In the Caribbean, Latin America and Sub-Saharan Africa, birth rates among adolescents are relatively high. According to the report, half of women aged 20 to 24 in Niger, gave birth before 18 years of age.
At present, 90% of primary school aged children worldwide are enrolled in primary schools. Although secondary education systems have been expanded in many countries, enrollment to these schools in the developing world, especially in Africa and Asia, remains low. In addition, many students of secondary school age are in primary schools. Sub-Saharan Africa has the worst secondary eduction indicators of any region.
Worldwide, approximately 71 million children are not in school, and 127 million adolescents aged between 15 and 24 are illiterate - primarily in Sub-Saharan Africa and South Asia.
In order to realize the rights of all adolescents, significant efforts in policy, advocacy and programs are required according to the report.

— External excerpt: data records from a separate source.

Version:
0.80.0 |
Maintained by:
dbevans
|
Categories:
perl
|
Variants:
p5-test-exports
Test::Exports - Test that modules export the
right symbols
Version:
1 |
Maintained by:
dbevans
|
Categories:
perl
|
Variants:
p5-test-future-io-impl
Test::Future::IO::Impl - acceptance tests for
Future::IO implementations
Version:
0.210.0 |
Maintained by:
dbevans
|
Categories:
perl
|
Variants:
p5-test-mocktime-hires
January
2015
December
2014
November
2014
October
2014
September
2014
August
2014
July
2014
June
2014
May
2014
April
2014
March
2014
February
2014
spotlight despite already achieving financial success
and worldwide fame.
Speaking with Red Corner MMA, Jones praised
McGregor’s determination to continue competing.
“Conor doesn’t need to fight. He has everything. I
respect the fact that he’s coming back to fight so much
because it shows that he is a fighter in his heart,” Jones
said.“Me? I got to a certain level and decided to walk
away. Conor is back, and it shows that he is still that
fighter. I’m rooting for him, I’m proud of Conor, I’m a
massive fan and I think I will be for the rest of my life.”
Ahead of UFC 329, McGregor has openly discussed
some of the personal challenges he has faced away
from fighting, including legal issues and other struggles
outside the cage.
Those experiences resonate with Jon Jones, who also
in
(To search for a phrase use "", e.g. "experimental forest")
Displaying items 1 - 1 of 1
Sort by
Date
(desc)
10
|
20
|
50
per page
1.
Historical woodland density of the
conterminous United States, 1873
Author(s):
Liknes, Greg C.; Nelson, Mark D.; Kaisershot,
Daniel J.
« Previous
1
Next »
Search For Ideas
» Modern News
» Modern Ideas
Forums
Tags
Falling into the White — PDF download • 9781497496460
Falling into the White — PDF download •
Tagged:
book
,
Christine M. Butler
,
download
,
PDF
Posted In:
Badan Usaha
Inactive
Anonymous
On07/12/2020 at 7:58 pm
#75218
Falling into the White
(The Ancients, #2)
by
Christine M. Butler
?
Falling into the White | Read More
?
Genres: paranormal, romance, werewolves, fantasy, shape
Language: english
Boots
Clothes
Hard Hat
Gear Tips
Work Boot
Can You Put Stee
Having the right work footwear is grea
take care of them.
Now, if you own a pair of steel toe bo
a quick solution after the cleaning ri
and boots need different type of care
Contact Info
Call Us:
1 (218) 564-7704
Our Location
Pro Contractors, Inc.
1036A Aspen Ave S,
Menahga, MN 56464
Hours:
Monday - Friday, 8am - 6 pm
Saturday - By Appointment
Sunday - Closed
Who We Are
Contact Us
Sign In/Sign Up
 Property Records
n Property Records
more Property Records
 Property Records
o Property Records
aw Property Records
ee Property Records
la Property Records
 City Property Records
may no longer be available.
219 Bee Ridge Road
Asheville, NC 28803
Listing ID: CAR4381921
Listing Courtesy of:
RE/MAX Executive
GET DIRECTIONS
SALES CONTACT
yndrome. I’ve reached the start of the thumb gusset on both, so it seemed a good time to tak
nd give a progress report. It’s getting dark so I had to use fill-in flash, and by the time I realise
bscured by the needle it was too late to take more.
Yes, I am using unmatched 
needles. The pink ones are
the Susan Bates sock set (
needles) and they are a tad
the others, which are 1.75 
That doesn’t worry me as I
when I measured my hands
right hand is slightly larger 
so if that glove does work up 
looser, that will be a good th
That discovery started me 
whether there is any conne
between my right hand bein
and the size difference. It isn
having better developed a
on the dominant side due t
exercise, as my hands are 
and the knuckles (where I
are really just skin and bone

Given that adolescence is a vital stage of childhood means that correctly investing in adolescents can overcome the poverty cycle, leading to social, economic and political benefits for adolescents, communities and nations. The report also points out that adolescents should be viewed as being able to really make an impact on communities, and therefore, it is important that programs and policies acknowledge adolescents capacity in terms of creativity, innovation and energy to solve their problems whilst protecting them.